Син выпрямилась и вытерла лицо черным фартуком.
– Можешь не давать мне ничего, – сказала она. – Пока не получишь денег от брата. Ведь на четыре франка долго не протянешь.
– Я обойдусь, Син. А тебе эти деньги необходимы.
– Тебе тоже. Мы вот как сделаем. Я останусь здесь, пока не придет письмо от твоего брата. Мы будем жить на эти десять франков, как будто они наши общие. Я их растяну дольше, чем ты.
– А позировать как же? Ведь я не смогу тебе платить ни сантима.
– Ты даешь мне ночлег и еду. Разве этого мало? Я вполне довольна, мне хорошо тут, в тепле, не надо идти работать и надрываться.
Винсент обнял Син и ласково откинул с ее лба жидкие жесткие волосы.
– Син, иногда ты делаешь настоящие чудеса!
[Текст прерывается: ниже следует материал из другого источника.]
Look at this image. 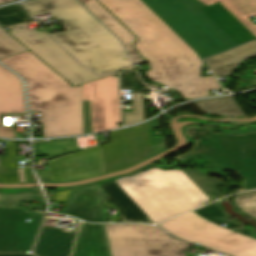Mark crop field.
I'll return each instance as SVG.
<instances>
[{
  "mask_svg": "<svg viewBox=\"0 0 256 256\" xmlns=\"http://www.w3.org/2000/svg\"><path fill=\"white\" fill-rule=\"evenodd\" d=\"M138 38L135 44L151 70L146 75L176 89L185 98L209 96L207 90L221 88L214 76L201 78L202 62L197 54L140 0H99Z\"/></svg>",
  "mask_w": 256,
  "mask_h": 256,
  "instance_id": "obj_1",
  "label": "crop field"
},
{
  "mask_svg": "<svg viewBox=\"0 0 256 256\" xmlns=\"http://www.w3.org/2000/svg\"><path fill=\"white\" fill-rule=\"evenodd\" d=\"M24 6L33 16L52 13L60 19L67 30L52 36L96 73L133 68L117 38L76 0H33Z\"/></svg>",
  "mask_w": 256,
  "mask_h": 256,
  "instance_id": "obj_2",
  "label": "crop field"
},
{
  "mask_svg": "<svg viewBox=\"0 0 256 256\" xmlns=\"http://www.w3.org/2000/svg\"><path fill=\"white\" fill-rule=\"evenodd\" d=\"M201 58L255 37L219 3L197 0H142Z\"/></svg>",
  "mask_w": 256,
  "mask_h": 256,
  "instance_id": "obj_3",
  "label": "crop field"
},
{
  "mask_svg": "<svg viewBox=\"0 0 256 256\" xmlns=\"http://www.w3.org/2000/svg\"><path fill=\"white\" fill-rule=\"evenodd\" d=\"M0 62L25 78L30 111L41 112L44 137L84 134L81 86H69L30 51Z\"/></svg>",
  "mask_w": 256,
  "mask_h": 256,
  "instance_id": "obj_4",
  "label": "crop field"
},
{
  "mask_svg": "<svg viewBox=\"0 0 256 256\" xmlns=\"http://www.w3.org/2000/svg\"><path fill=\"white\" fill-rule=\"evenodd\" d=\"M115 181L154 223L210 200L182 170L154 168Z\"/></svg>",
  "mask_w": 256,
  "mask_h": 256,
  "instance_id": "obj_5",
  "label": "crop field"
},
{
  "mask_svg": "<svg viewBox=\"0 0 256 256\" xmlns=\"http://www.w3.org/2000/svg\"><path fill=\"white\" fill-rule=\"evenodd\" d=\"M183 130L194 147L186 154L174 159L183 164L205 162L215 167L213 171L226 168L235 170L243 179V184L242 189L232 193L256 189V128L223 130L187 126ZM212 130H219L221 133L215 134ZM194 138L198 140L193 141ZM200 158L203 160L200 161Z\"/></svg>",
  "mask_w": 256,
  "mask_h": 256,
  "instance_id": "obj_6",
  "label": "crop field"
},
{
  "mask_svg": "<svg viewBox=\"0 0 256 256\" xmlns=\"http://www.w3.org/2000/svg\"><path fill=\"white\" fill-rule=\"evenodd\" d=\"M227 224L222 227L220 225ZM173 235L194 243H200L231 256H256V237L250 229L227 220L215 206L190 212L176 219L159 224Z\"/></svg>",
  "mask_w": 256,
  "mask_h": 256,
  "instance_id": "obj_7",
  "label": "crop field"
},
{
  "mask_svg": "<svg viewBox=\"0 0 256 256\" xmlns=\"http://www.w3.org/2000/svg\"><path fill=\"white\" fill-rule=\"evenodd\" d=\"M111 256H186L187 244L146 225H106Z\"/></svg>",
  "mask_w": 256,
  "mask_h": 256,
  "instance_id": "obj_8",
  "label": "crop field"
},
{
  "mask_svg": "<svg viewBox=\"0 0 256 256\" xmlns=\"http://www.w3.org/2000/svg\"><path fill=\"white\" fill-rule=\"evenodd\" d=\"M10 33L75 86L109 76H96L92 70L80 66L46 32L39 33L35 29H28L23 24Z\"/></svg>",
  "mask_w": 256,
  "mask_h": 256,
  "instance_id": "obj_9",
  "label": "crop field"
},
{
  "mask_svg": "<svg viewBox=\"0 0 256 256\" xmlns=\"http://www.w3.org/2000/svg\"><path fill=\"white\" fill-rule=\"evenodd\" d=\"M45 214L0 207V253H31ZM27 218L32 219L27 223Z\"/></svg>",
  "mask_w": 256,
  "mask_h": 256,
  "instance_id": "obj_10",
  "label": "crop field"
},
{
  "mask_svg": "<svg viewBox=\"0 0 256 256\" xmlns=\"http://www.w3.org/2000/svg\"><path fill=\"white\" fill-rule=\"evenodd\" d=\"M106 173L123 169L150 156L148 123L111 132V143L103 146Z\"/></svg>",
  "mask_w": 256,
  "mask_h": 256,
  "instance_id": "obj_11",
  "label": "crop field"
},
{
  "mask_svg": "<svg viewBox=\"0 0 256 256\" xmlns=\"http://www.w3.org/2000/svg\"><path fill=\"white\" fill-rule=\"evenodd\" d=\"M82 100H91L93 132L115 128L121 122L118 78L82 85Z\"/></svg>",
  "mask_w": 256,
  "mask_h": 256,
  "instance_id": "obj_12",
  "label": "crop field"
},
{
  "mask_svg": "<svg viewBox=\"0 0 256 256\" xmlns=\"http://www.w3.org/2000/svg\"><path fill=\"white\" fill-rule=\"evenodd\" d=\"M51 182L73 181L105 173L102 146L48 162Z\"/></svg>",
  "mask_w": 256,
  "mask_h": 256,
  "instance_id": "obj_13",
  "label": "crop field"
},
{
  "mask_svg": "<svg viewBox=\"0 0 256 256\" xmlns=\"http://www.w3.org/2000/svg\"><path fill=\"white\" fill-rule=\"evenodd\" d=\"M25 113L21 80L0 66V137L16 138L14 127H3L1 114Z\"/></svg>",
  "mask_w": 256,
  "mask_h": 256,
  "instance_id": "obj_14",
  "label": "crop field"
},
{
  "mask_svg": "<svg viewBox=\"0 0 256 256\" xmlns=\"http://www.w3.org/2000/svg\"><path fill=\"white\" fill-rule=\"evenodd\" d=\"M56 219L47 218L37 242L35 253L39 256H69L75 237L73 231L59 230L53 226Z\"/></svg>",
  "mask_w": 256,
  "mask_h": 256,
  "instance_id": "obj_15",
  "label": "crop field"
},
{
  "mask_svg": "<svg viewBox=\"0 0 256 256\" xmlns=\"http://www.w3.org/2000/svg\"><path fill=\"white\" fill-rule=\"evenodd\" d=\"M73 256H109L103 225L81 224Z\"/></svg>",
  "mask_w": 256,
  "mask_h": 256,
  "instance_id": "obj_16",
  "label": "crop field"
},
{
  "mask_svg": "<svg viewBox=\"0 0 256 256\" xmlns=\"http://www.w3.org/2000/svg\"><path fill=\"white\" fill-rule=\"evenodd\" d=\"M256 55V41L249 42L226 53L210 57L206 64L216 75V77L231 75L232 70L241 61Z\"/></svg>",
  "mask_w": 256,
  "mask_h": 256,
  "instance_id": "obj_17",
  "label": "crop field"
},
{
  "mask_svg": "<svg viewBox=\"0 0 256 256\" xmlns=\"http://www.w3.org/2000/svg\"><path fill=\"white\" fill-rule=\"evenodd\" d=\"M79 1L122 40L135 64L145 61L144 59L139 58L131 45L136 38L126 28H124L102 5H100L96 0Z\"/></svg>",
  "mask_w": 256,
  "mask_h": 256,
  "instance_id": "obj_18",
  "label": "crop field"
},
{
  "mask_svg": "<svg viewBox=\"0 0 256 256\" xmlns=\"http://www.w3.org/2000/svg\"><path fill=\"white\" fill-rule=\"evenodd\" d=\"M97 200L96 193H77L70 199L63 214L72 215L84 221L103 222L105 221L103 213L99 208L94 207Z\"/></svg>",
  "mask_w": 256,
  "mask_h": 256,
  "instance_id": "obj_19",
  "label": "crop field"
},
{
  "mask_svg": "<svg viewBox=\"0 0 256 256\" xmlns=\"http://www.w3.org/2000/svg\"><path fill=\"white\" fill-rule=\"evenodd\" d=\"M100 186L120 208L123 222L153 223L125 194L126 192H123V190L115 183V181L101 184Z\"/></svg>",
  "mask_w": 256,
  "mask_h": 256,
  "instance_id": "obj_20",
  "label": "crop field"
},
{
  "mask_svg": "<svg viewBox=\"0 0 256 256\" xmlns=\"http://www.w3.org/2000/svg\"><path fill=\"white\" fill-rule=\"evenodd\" d=\"M211 6L221 3L238 21H240L255 37L256 25L248 18L256 15V0H199Z\"/></svg>",
  "mask_w": 256,
  "mask_h": 256,
  "instance_id": "obj_21",
  "label": "crop field"
},
{
  "mask_svg": "<svg viewBox=\"0 0 256 256\" xmlns=\"http://www.w3.org/2000/svg\"><path fill=\"white\" fill-rule=\"evenodd\" d=\"M196 105L199 106L205 112H209L216 115H244L241 108L232 98H223L197 102Z\"/></svg>",
  "mask_w": 256,
  "mask_h": 256,
  "instance_id": "obj_22",
  "label": "crop field"
},
{
  "mask_svg": "<svg viewBox=\"0 0 256 256\" xmlns=\"http://www.w3.org/2000/svg\"><path fill=\"white\" fill-rule=\"evenodd\" d=\"M1 183L19 182L14 153V142H7V156H0Z\"/></svg>",
  "mask_w": 256,
  "mask_h": 256,
  "instance_id": "obj_23",
  "label": "crop field"
},
{
  "mask_svg": "<svg viewBox=\"0 0 256 256\" xmlns=\"http://www.w3.org/2000/svg\"><path fill=\"white\" fill-rule=\"evenodd\" d=\"M197 186L211 199L217 198L215 195V187L222 183L217 178H212L204 175L200 169L183 170Z\"/></svg>",
  "mask_w": 256,
  "mask_h": 256,
  "instance_id": "obj_24",
  "label": "crop field"
},
{
  "mask_svg": "<svg viewBox=\"0 0 256 256\" xmlns=\"http://www.w3.org/2000/svg\"><path fill=\"white\" fill-rule=\"evenodd\" d=\"M31 19L22 11L20 5H14L0 9V25L11 26Z\"/></svg>",
  "mask_w": 256,
  "mask_h": 256,
  "instance_id": "obj_25",
  "label": "crop field"
},
{
  "mask_svg": "<svg viewBox=\"0 0 256 256\" xmlns=\"http://www.w3.org/2000/svg\"><path fill=\"white\" fill-rule=\"evenodd\" d=\"M10 36L0 28V59L28 51Z\"/></svg>",
  "mask_w": 256,
  "mask_h": 256,
  "instance_id": "obj_26",
  "label": "crop field"
},
{
  "mask_svg": "<svg viewBox=\"0 0 256 256\" xmlns=\"http://www.w3.org/2000/svg\"><path fill=\"white\" fill-rule=\"evenodd\" d=\"M122 89H130L131 93H140L149 90L145 86L135 71H128L121 74Z\"/></svg>",
  "mask_w": 256,
  "mask_h": 256,
  "instance_id": "obj_27",
  "label": "crop field"
},
{
  "mask_svg": "<svg viewBox=\"0 0 256 256\" xmlns=\"http://www.w3.org/2000/svg\"><path fill=\"white\" fill-rule=\"evenodd\" d=\"M131 100H133L134 111L125 113L126 126L144 120L142 93L141 94H131Z\"/></svg>",
  "mask_w": 256,
  "mask_h": 256,
  "instance_id": "obj_28",
  "label": "crop field"
},
{
  "mask_svg": "<svg viewBox=\"0 0 256 256\" xmlns=\"http://www.w3.org/2000/svg\"><path fill=\"white\" fill-rule=\"evenodd\" d=\"M235 203L246 213L256 217V193L241 195L235 198Z\"/></svg>",
  "mask_w": 256,
  "mask_h": 256,
  "instance_id": "obj_29",
  "label": "crop field"
},
{
  "mask_svg": "<svg viewBox=\"0 0 256 256\" xmlns=\"http://www.w3.org/2000/svg\"><path fill=\"white\" fill-rule=\"evenodd\" d=\"M32 198V193L1 194L0 206L18 207L21 201H31Z\"/></svg>",
  "mask_w": 256,
  "mask_h": 256,
  "instance_id": "obj_30",
  "label": "crop field"
},
{
  "mask_svg": "<svg viewBox=\"0 0 256 256\" xmlns=\"http://www.w3.org/2000/svg\"><path fill=\"white\" fill-rule=\"evenodd\" d=\"M70 192H71V190L56 193L53 200L65 201V200H67L68 195L70 194Z\"/></svg>",
  "mask_w": 256,
  "mask_h": 256,
  "instance_id": "obj_31",
  "label": "crop field"
},
{
  "mask_svg": "<svg viewBox=\"0 0 256 256\" xmlns=\"http://www.w3.org/2000/svg\"><path fill=\"white\" fill-rule=\"evenodd\" d=\"M0 256H33L31 254H0Z\"/></svg>",
  "mask_w": 256,
  "mask_h": 256,
  "instance_id": "obj_32",
  "label": "crop field"
},
{
  "mask_svg": "<svg viewBox=\"0 0 256 256\" xmlns=\"http://www.w3.org/2000/svg\"><path fill=\"white\" fill-rule=\"evenodd\" d=\"M8 1H12V0H0V3H4V2H8Z\"/></svg>",
  "mask_w": 256,
  "mask_h": 256,
  "instance_id": "obj_33",
  "label": "crop field"
}]
</instances>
Я даже готов поверить, что на небе действительно есть бог!
Неделю спустя он решил навестить Мауве. Кузен впустил его в мастерскую, но торопливо набросил покрывало на свою схевенингенскую картину, прежде чем Винсент успел на нее взглянуть.
– Что тебе нужно? – спросил он, как будто не догадываясь, зачем пришел Винсент.
– Хочу показать вам несколько акварелей. Я думал, вы выкроите для меня минутку времени.
Мауве промывал кисти, движения у него были нервные, лихорадочные. Он не ложился в кровать уже трое суток. Урывками он спал тут же, в мастерской, на кушетке, но этот сон не освежал его.
– Я далеко не всегда в состоянии учить тебя, Винсент. Порой я слишком устаю, и тогда, бога ради, выбирай другое время.
– Извините меня, кузен Мауве, – сказал Винсент, отступая к двери. – Я не хотел вам мешать. Я лучше зайду завтра вечером.
Мауве снял с полотна покрывало и даже не слушал Винсента.
На следующий вечер, придя к Мауве, Винсент застал там Вейсенбруха. Мауве был измотан до крайности, почти впал в истерику. Он накинулся на Винсента, выискивая повод, чтобы рассеяться и позабавить приятеля.
– Вейсенбрух! – воскликнул он. – Смотрите, какая у него рожа!
И он начал показывать свое искусство, – так скривил лицо, что оно покрылось глубокими морщинами, и выпятил подбородок – совсем как Винсент. Это была злая карикатура. Затем Мауве подошел к Вейсенбруху, поглядел на него прищуренными глазами и объявил: «А сейчас он будет говорить». И, брызгая слюной, разразился потоком хриплых бессвязных слов, как это нередко делал Винсент. Вейсенбрух покатывался со смеху.
– Ох, это изумительно! – кричал он. – Таким вас и видят люди, Ван Гог. Вам, наверно, и в голову не приходило, что вы такое удивительное чудовище? Мауве, выставьте—ка снова подбородок и поскребите пальцами бороду. Это убийственно!
Винсент был ошарашен. Он забился в угол. Когда он заговорил, собственный голос показался ему чужим:
– Если бы вам пришлось бродить до рассвета под дождем по лондонским улицам, дрожать в холодные ночи в Боринаже, без еды, без крова, в лихорадке – и у вас тоже появились бы безобразные морщины на лице и у вас тоже был бы хриплый голос.
Через несколько минут Вейсенбрух ушел. Как только за ним закрылась дверь, Мауве едва дыша упал в кресло. Бурная выходка истощила его силы. Винсент молча стоял в углу; наконец Мауве заметил его.